Since the discovery of photocatalytic splitting of water on a TiO₂ electrode in 1972 [1], the interaction of TiO₂ surfaces with water is of special interest. The structure of the hydrated surfaces is important not only because water is always present on TiO₂ surfaces, but also because it can help understand and control the catalytic and (photo) electrochemical properties of this material. In fact, different water adsorption states have been found; for example, water favors molecular adsorption on the anatase (101) surface and dissociative adsorption on the (001) surface [13].
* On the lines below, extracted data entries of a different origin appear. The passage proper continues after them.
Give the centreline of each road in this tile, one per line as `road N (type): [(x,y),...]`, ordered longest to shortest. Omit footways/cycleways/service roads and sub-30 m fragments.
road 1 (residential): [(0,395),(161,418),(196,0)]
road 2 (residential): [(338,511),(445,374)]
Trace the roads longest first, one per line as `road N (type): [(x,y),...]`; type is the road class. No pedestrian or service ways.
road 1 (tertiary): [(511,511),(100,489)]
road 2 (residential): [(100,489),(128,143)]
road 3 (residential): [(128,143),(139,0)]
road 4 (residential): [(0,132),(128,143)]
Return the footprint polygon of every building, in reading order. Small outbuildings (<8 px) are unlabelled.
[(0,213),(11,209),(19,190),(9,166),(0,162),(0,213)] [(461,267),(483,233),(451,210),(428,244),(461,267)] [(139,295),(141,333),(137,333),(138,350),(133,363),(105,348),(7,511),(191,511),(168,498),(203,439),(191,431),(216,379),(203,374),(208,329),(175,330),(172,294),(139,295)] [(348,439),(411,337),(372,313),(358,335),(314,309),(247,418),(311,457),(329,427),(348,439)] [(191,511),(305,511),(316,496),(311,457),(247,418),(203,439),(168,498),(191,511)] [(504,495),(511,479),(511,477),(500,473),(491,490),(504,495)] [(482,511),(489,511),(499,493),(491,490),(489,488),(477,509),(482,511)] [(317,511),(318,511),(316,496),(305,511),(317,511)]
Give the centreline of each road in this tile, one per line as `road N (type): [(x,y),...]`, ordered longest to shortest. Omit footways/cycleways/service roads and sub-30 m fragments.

There is still controversy for water adsorption on the TiO₂ surface based only on the DFT total energy calculations, e.g., on rutile (110). Despite numerous studies on this topic in literature, the mechanism of water dissociation on TiO₂ surfaces remains to be clarified. Moreover, there is still a lack of a generic understanding of different surfaces including surfaces with steps and vacancies.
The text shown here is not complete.